- **WHAT YOU HAVE TO DO**
List each line of the data that holds the word "hand".

[Extracted records]
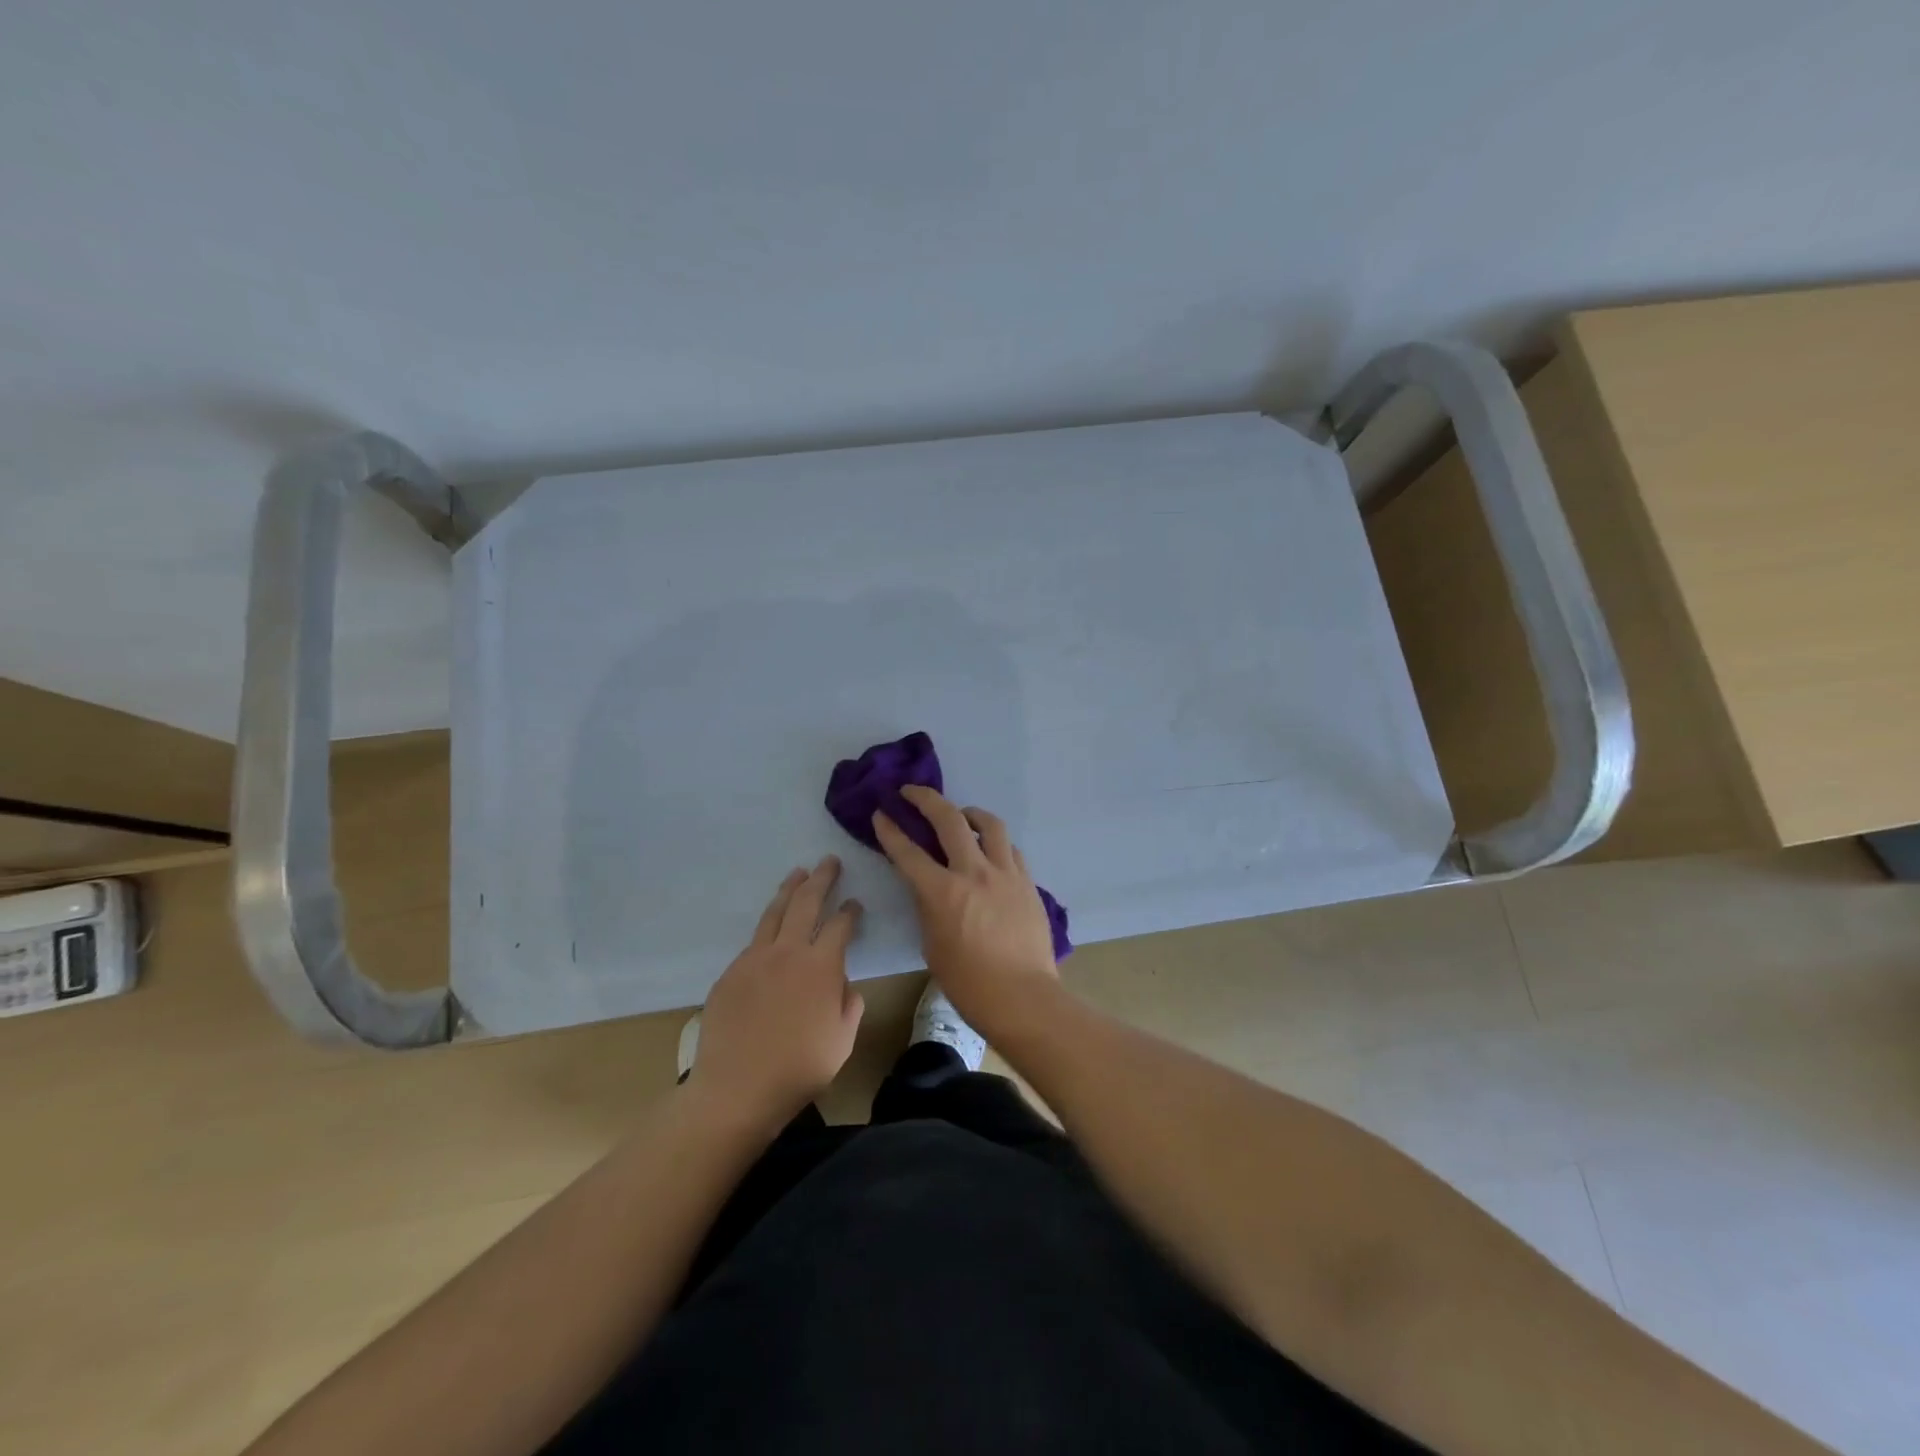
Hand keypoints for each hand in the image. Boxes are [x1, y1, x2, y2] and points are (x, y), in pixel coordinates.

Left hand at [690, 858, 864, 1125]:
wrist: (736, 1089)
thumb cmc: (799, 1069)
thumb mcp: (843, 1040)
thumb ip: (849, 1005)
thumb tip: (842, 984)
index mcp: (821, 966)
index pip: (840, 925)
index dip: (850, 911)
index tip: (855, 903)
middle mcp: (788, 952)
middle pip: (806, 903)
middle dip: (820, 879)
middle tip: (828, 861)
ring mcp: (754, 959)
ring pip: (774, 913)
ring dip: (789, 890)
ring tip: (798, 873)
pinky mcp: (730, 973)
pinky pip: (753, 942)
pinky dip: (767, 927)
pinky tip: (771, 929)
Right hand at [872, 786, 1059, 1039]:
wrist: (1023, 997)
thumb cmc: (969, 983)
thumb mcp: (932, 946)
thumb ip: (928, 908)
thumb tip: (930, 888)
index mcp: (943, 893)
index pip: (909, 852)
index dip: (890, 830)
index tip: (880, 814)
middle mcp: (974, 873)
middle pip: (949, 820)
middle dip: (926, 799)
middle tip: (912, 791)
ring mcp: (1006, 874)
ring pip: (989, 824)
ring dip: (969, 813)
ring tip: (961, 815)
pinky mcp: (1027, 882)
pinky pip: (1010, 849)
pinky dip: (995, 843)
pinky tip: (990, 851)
* * *
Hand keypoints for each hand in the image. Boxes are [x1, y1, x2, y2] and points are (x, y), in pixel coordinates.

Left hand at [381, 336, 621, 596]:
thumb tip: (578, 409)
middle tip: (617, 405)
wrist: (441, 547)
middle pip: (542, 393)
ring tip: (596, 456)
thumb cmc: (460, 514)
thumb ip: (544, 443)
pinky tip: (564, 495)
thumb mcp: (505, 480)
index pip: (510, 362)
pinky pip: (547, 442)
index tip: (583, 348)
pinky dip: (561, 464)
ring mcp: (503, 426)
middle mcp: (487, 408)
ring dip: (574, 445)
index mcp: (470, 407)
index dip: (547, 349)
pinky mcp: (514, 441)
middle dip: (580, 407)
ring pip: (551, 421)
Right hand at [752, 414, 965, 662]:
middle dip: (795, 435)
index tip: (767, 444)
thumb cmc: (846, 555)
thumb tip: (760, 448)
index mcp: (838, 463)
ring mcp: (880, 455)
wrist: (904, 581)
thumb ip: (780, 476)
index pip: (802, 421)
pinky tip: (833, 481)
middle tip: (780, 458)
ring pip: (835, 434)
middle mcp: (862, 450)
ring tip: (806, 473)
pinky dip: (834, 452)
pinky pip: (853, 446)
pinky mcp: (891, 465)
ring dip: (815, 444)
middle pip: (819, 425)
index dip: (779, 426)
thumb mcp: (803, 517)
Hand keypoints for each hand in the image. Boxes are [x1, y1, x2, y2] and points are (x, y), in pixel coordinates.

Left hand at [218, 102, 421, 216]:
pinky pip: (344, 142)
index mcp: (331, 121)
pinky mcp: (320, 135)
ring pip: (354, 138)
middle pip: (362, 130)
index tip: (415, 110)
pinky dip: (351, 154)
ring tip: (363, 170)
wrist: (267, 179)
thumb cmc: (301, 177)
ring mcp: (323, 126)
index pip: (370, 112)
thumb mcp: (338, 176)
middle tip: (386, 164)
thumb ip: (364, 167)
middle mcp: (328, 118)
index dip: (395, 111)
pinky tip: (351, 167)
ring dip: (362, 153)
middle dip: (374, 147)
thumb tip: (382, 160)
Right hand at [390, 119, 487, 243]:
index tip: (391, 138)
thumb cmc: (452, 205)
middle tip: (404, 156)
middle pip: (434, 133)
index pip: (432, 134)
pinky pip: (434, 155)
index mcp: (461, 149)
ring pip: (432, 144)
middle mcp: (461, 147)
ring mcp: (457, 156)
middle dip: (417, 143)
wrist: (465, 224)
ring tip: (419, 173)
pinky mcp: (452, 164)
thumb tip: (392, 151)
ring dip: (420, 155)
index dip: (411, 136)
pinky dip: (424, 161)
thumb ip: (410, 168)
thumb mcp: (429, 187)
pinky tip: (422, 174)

- **ANSWER FOR THE TASK**
Hand keypoints for each hand in the image. Boxes are [x1, y1, x2, y2] and points are (x, y), in pixel coordinates.
Left hand at [690, 858, 864, 1125]:
Right hand at [872, 786, 1059, 1039]:
Hand keypoints for each hand in the image. Boxes are [x1, y1, x2, y2] and points are (x, y), in pixel coordinates.
Left hand at [381, 336, 621, 596]:
Right hand at [752, 414, 965, 662]:
Hand keypoints for each hand in the image. Boxes are [x1, y1, x2, y2] and points are (x, y), in pixel coordinates.
Left hand at [218, 102, 421, 216]:
Right hand at [390, 119, 487, 243]:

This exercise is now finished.